Mt Sinai, through the law given by Moses, reveals Sarah’s imperious impositions upon Hagar and her own husband; it reveals Abraham’s “returning to the weak and beggarly elements” (4:9) which are, in fact, the inheritance of those who rely upon the flesh, and, yes, it also confirms God’s judgment upon Hagar’s opposition to the child of Promise – as well as confirming His mercy to her and her son (Genesis 21:8-21). It is the story of the long-suffering patience of the Lord who keeps His promises. Paul makes it plain – “our mother” he says, “is the Jerusalem from above which is free” (verse 26). To take Sarah’s side in the way the Galatians were seeking to do, will mean demanding, in time, the expulsion of those who are not descended in the flesh from Sarah herself (Genesis 21:10)!

But we also see that the casting out of Ishmael was not that he would die, but that the Lord would deal with him in His own way. Ishmael’s life was not to unfold as the persecution of the child of promise. And meanwhile, Sarah is freed to care for the child God had promised, not just to Abraham and Sarah, but from whom all nations would be blessed.

So, says Paul, choose! Do you really and truly want to put yourself under the law after Christ has set you free? Allegories aside, you are either children of the covenant of slavery or of the covenant of Promise. In this choice you are taking a stand: either it will be in the flesh, to side with those who persecute those who, by faith, receive the Promise [see the outworking of this in the reference to the possibility of “biting and devouring each other” (5:15)] – or you will be given grace to wait for the Spirit and honour God’s blessing of those “outside” the line of Isaac because His sure promise to Abraham, to say it again, is that all the peoples of the earth will be blessed in the One Promised (Genesis 21:15-21).

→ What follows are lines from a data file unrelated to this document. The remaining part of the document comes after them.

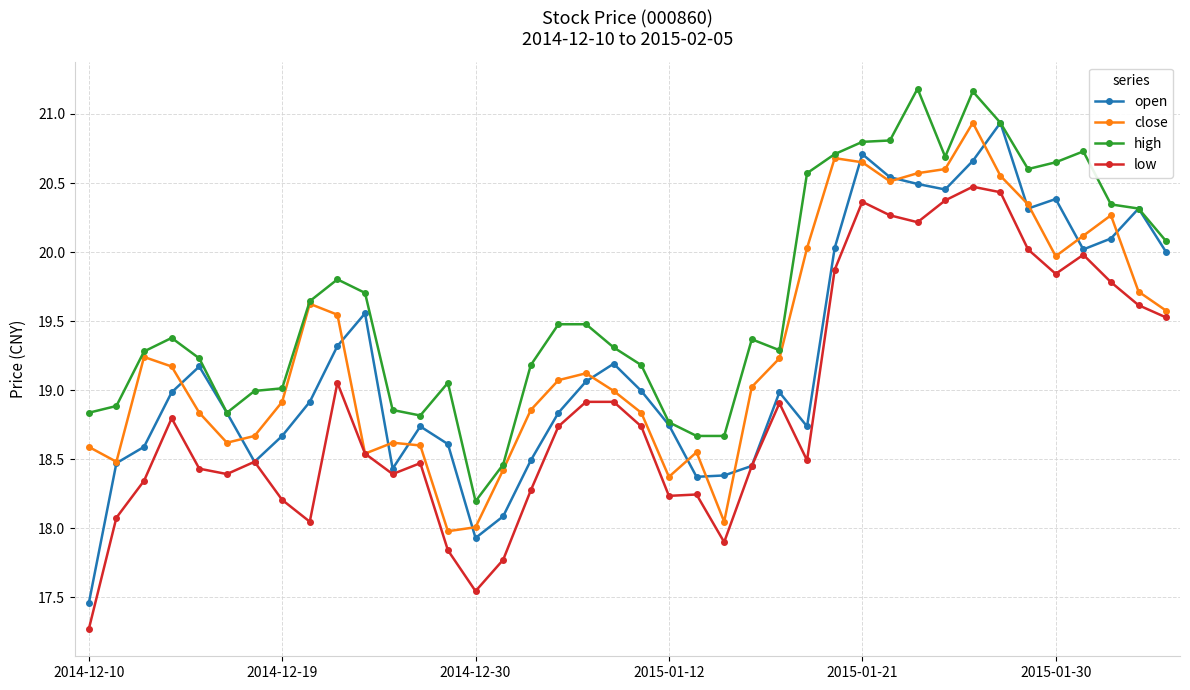

How many data points does each series have?

40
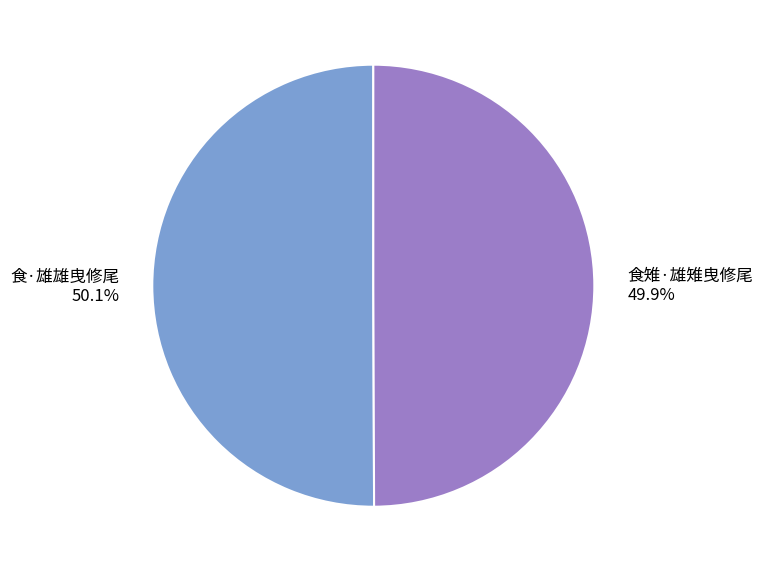

Approximately how many times larger is the value at 食雉·雄雉曳修尾 compared to 食·雄雄曳修尾?

1.0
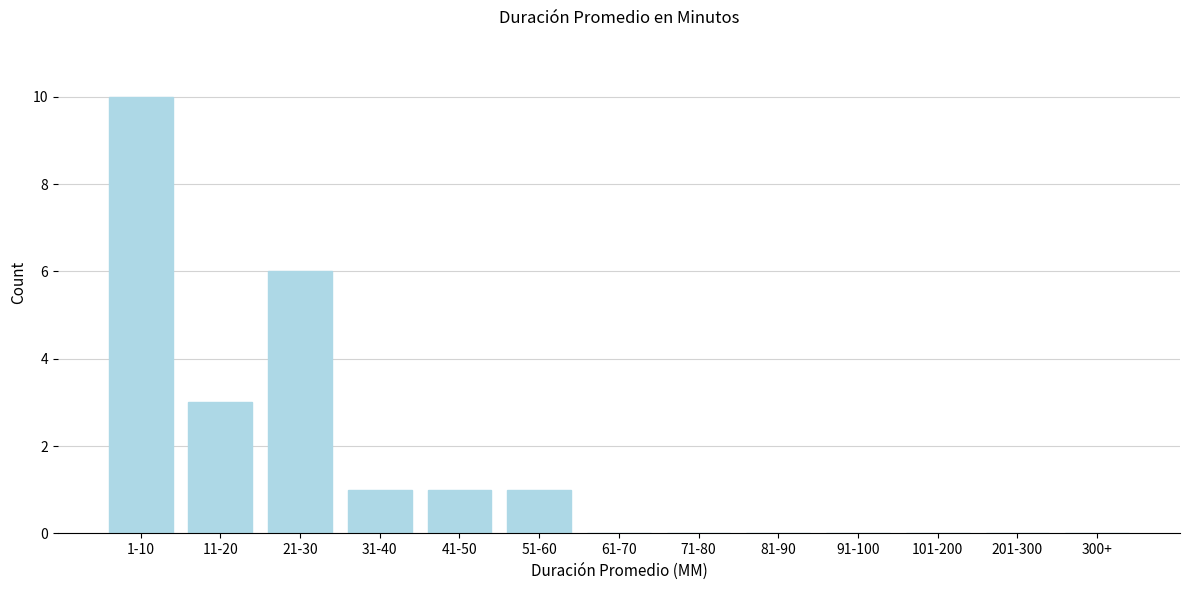

Reading right to left, list all the values displayed in this chart.

300+=0	201-300=0	101-200=0	91-100=0	81-90=0	71-80=0	61-70=0	51-60=1	41-50=1	31-40=1	21-30=6	11-20=3	1-10=10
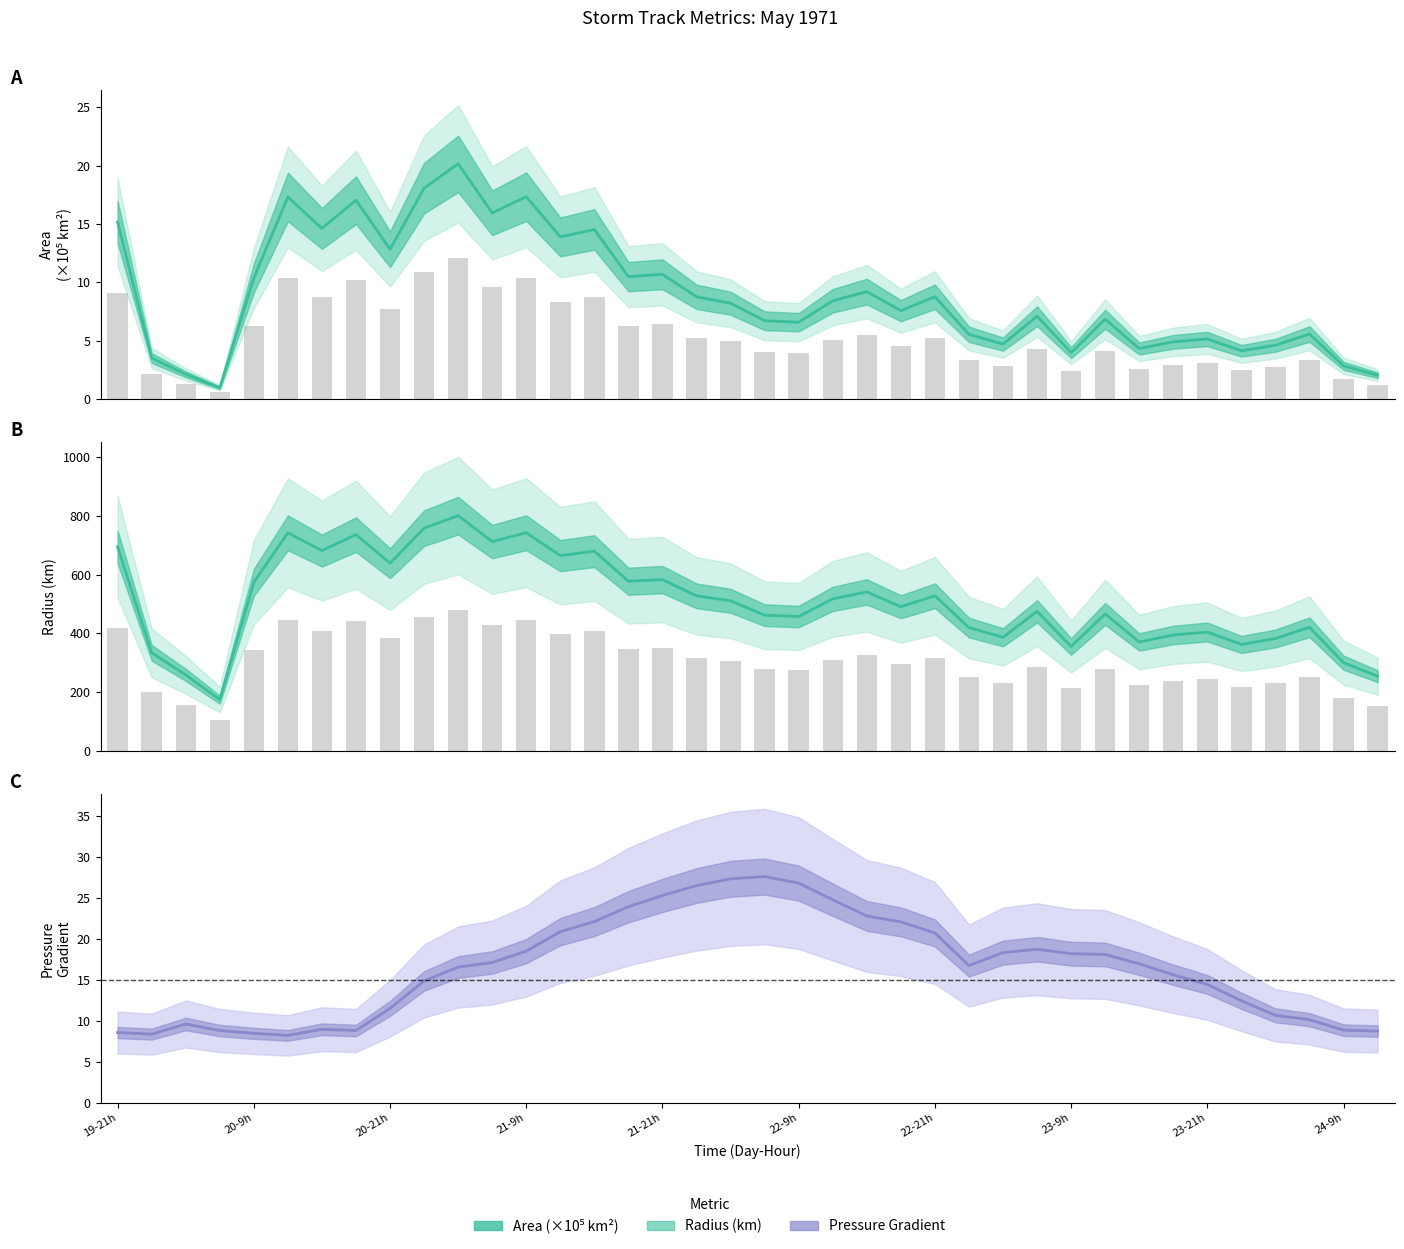

The value of area at 27 is 4.6. True or false?

False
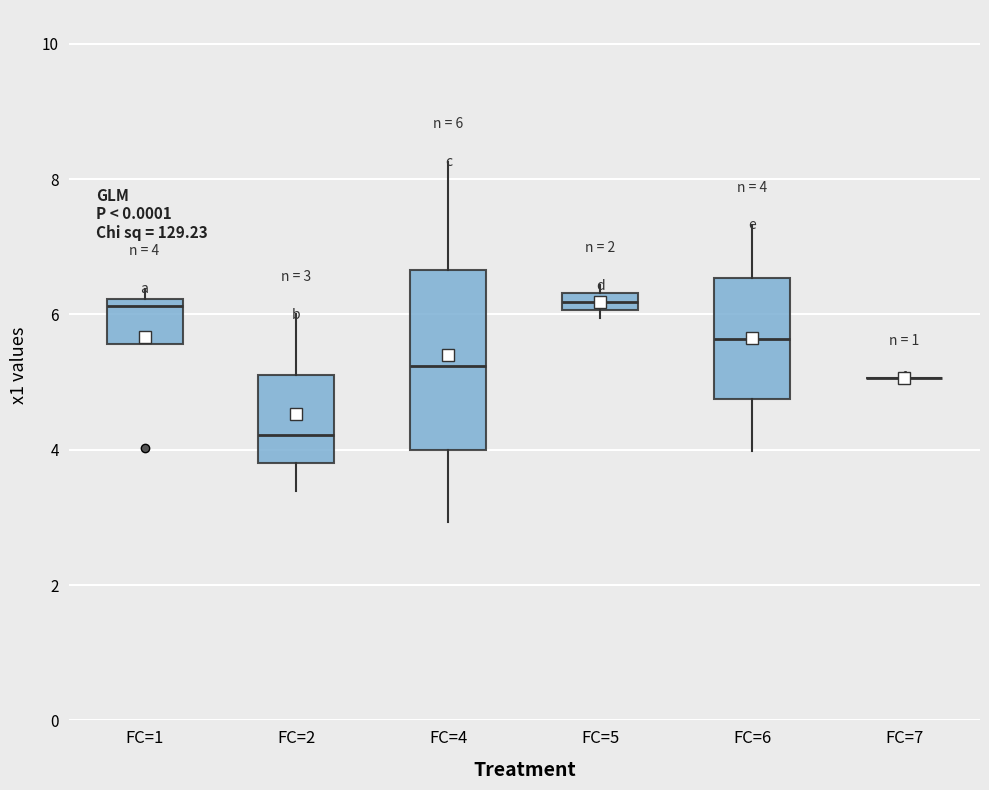

Which box is the tallest, from its lower edge to its upper edge?

FC=4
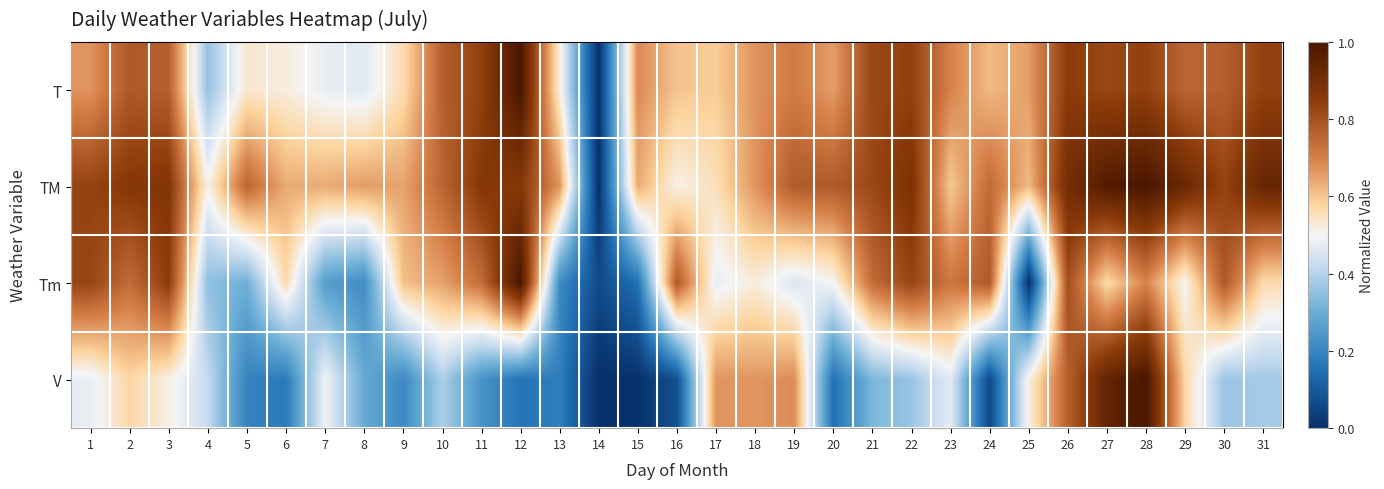

At 10, list the series in order from largest to smallest.

T, TM, Tm, V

Scripture is plain – God’s promise does not come by way of our inherited weakness due to sin – the way of the flesh – but by the Spirit. The connivances of those claiming God’s promises as fulfillment of their willing bondage to the “weak and beggarly elements” of our creatureliness apart from God, do not stop God from working His purposes out. The mere advocacy of works of the law does not prevent Him from giving right standing before Him to anyone He wills. But to insist that works of the law are necessary for God to keep His promise is to depart from one’s spiritual freedom in Christ and to embrace the slavery of the flesh. It is merely a foolish deceit (3:1).